Yeah, this is my suspicion as well, it would be great if one of the compiler guys could come along and give more explicit details on how Julia is deciding to cache those values, if such details are even knowable.
(I’m just a curious learner on this topic so please don’t consider what I say as an expert opinion. Having said that…)
I think this is expected. Although Julia does not specify its memory model, I guess it’s safe to assume it’s aiming to provide sequential consistency for data race-free programs (SC for DRF), like C, C++ and Java do. In that case, as soon as you write a data race, your program’s behavior is undefined and you cannot expect any sane behavior. This is because, unless you use some synchronization protocol (e.g., atomics), the compiler and the hardware (CPU/cache) are free to transform (optimize) your program to something else as long as the difference is not observable in single threaded execution. For example, the compiler might change the inner loop to load four elements from v at the time, do v[i] *= M[i,j], and then write back all four elements even if they are not modified.
FYI, I think this two-part talk is a nice introduction to this topic. In fact, my reply is solely based on what I learnt from it:
To write mask!, I’d just use threaded map over the first axis of M, even though it makes the memory access of the inner loop non-contiguous. Of course, it’d be nice to store the transposed version of M if other parts of the program are OK with it.
is not an atomic operation, so this is expected. For simplicity, imagine you only have two threads, and M is just 1x4: [1 0 0 1]
Since you split the work in threads by columns, thread 1 will take care of the first two columns [1 0] and the second thread of the other columns [0 1].
Assume each thread is working with their first element. Each one sees that v[1] is not zero and they compute the value v[1]*M[i,j]. For the first thread this ill be 1 and for the second thread it will be 0, but since the operation is not atomic, now the final value of v[1] could be 0 or 1, depending on who gets faster to the store operation.

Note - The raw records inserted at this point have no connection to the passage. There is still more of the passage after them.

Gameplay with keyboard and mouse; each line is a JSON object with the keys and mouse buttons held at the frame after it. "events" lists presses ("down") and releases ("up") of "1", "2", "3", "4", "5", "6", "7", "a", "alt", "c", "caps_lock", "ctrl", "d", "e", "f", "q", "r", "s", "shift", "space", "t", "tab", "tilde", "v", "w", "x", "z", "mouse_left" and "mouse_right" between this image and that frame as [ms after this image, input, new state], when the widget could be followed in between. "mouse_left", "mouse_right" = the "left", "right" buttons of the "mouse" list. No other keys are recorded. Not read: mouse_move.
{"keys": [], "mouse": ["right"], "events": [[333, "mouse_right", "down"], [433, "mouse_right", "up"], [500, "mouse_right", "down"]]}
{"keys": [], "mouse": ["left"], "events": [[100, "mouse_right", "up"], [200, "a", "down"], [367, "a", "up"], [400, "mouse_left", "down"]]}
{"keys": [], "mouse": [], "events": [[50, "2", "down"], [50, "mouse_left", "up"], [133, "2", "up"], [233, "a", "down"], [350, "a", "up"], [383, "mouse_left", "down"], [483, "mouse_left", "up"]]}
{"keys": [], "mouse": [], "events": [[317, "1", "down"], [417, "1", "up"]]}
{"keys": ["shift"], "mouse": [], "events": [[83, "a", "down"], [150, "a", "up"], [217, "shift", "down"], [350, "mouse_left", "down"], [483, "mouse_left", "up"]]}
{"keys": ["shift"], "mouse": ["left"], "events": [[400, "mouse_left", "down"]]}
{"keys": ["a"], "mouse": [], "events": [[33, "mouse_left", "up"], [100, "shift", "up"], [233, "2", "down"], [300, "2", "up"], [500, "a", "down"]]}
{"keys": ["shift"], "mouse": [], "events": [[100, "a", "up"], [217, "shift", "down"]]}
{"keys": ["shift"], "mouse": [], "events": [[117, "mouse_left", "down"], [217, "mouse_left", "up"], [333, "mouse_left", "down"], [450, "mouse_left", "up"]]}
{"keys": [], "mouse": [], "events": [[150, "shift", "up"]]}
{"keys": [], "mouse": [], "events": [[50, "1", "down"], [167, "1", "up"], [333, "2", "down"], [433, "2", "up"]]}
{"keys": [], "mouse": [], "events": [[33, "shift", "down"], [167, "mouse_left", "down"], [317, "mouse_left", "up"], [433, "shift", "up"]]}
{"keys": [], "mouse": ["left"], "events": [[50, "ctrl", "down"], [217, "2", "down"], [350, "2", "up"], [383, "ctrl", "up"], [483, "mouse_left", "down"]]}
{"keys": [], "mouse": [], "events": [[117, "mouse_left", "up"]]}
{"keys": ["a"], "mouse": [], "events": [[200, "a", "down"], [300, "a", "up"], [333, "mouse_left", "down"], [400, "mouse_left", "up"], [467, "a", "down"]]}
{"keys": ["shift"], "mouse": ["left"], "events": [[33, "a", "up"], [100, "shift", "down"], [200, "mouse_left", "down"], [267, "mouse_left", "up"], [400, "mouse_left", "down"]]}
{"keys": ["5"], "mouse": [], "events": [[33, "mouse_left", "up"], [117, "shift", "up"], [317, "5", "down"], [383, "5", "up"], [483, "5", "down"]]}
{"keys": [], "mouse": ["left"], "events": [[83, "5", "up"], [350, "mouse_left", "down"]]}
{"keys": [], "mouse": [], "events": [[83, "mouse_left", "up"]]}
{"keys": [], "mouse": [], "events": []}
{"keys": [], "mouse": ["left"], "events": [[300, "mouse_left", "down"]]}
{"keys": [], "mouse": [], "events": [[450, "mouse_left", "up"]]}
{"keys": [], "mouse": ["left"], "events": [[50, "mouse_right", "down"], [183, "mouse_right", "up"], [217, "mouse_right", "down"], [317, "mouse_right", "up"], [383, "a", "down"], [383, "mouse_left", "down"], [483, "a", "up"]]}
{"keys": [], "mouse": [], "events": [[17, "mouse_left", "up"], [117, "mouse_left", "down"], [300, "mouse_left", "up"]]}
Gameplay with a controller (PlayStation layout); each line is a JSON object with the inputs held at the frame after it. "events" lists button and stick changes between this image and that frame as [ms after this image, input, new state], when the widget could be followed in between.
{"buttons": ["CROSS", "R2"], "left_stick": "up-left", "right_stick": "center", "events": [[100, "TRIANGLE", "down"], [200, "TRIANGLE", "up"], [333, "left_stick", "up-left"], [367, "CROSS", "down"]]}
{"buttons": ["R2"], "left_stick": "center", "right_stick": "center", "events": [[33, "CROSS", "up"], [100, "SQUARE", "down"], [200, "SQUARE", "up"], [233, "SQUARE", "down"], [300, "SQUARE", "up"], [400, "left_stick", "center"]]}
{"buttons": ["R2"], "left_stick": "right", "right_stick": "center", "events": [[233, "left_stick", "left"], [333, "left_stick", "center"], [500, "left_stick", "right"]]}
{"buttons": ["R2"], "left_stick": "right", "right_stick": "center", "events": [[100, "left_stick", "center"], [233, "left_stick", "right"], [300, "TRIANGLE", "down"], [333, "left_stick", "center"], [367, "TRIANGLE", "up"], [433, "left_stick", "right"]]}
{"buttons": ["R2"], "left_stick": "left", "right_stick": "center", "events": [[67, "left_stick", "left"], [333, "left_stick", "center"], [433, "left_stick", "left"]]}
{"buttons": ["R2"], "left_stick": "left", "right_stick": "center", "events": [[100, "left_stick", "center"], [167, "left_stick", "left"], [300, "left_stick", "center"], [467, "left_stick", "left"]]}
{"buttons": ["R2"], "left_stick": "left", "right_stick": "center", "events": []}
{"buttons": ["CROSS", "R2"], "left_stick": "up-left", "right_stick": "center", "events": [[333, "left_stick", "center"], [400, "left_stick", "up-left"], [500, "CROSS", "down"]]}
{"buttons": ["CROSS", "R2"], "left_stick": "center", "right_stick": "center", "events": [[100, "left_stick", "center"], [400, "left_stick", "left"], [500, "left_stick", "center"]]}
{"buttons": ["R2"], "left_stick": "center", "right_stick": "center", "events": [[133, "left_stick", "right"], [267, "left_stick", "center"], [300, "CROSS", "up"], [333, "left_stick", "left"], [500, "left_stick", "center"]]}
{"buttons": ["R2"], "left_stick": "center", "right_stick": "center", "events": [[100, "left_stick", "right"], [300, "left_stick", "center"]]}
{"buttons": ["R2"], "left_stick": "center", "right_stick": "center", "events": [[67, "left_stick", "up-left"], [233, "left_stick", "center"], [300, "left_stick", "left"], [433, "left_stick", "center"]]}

Compare these two functions (modified from your code to just work on vectors, and working with addition instead). The first one, following your approach exhibits the same problem. Using mask_t (with atomic_add!), the problem goes away:
using Base.Threads
using Random
function mask!(v, M)
@threads for i ∈ 1:length(M)
v += M[i]
end
v
end
function mask_t!(v, M)
r = Atomic{eltype(v)}(one(eltype(v)))
@threads for i ∈ 1:length(M)
atomic_add!(r,M[i])
end
r[]
end
function test(seed=999, n=10^6)
println("Number of threads: ", nthreads())
v = one(Int)
Random.seed!(seed)
M = rand(0:1, n)
println(sum(mask!(v, M)))
println(sum(mask_t!(v, M)))
end
julia> test()
Number of threads: 4
126877
500543
julia> test()
Number of threads: 4
126268
500543
julia> test()
Number of threads: 4
126882
500543
This would be the incorrect assumption, since the “test and set” is NOT protected operation multiple threads to could do the test at the same time which means they will all do the set…not sure who the “winner” would be. And to make matters worse…if they are using a cached value in the test, the threads don’t even have to be testing at the same time, they could be “testing” old data.
You might have brought up atomic as a demonstration. But, just for completeness, let me mention that using atomic for this kind of computation is not an efficient approach (although it yields the correct answer). It’s a good idea to use threaded reduce whenever possible.
Sure. @ExpandingMan clearly stated in the original post that the idea was just to understand what was going on in his original code. My post didn’t focus at all on performance, just tried to explain that the algorithm, as it was, would not work unless atomic operations were used.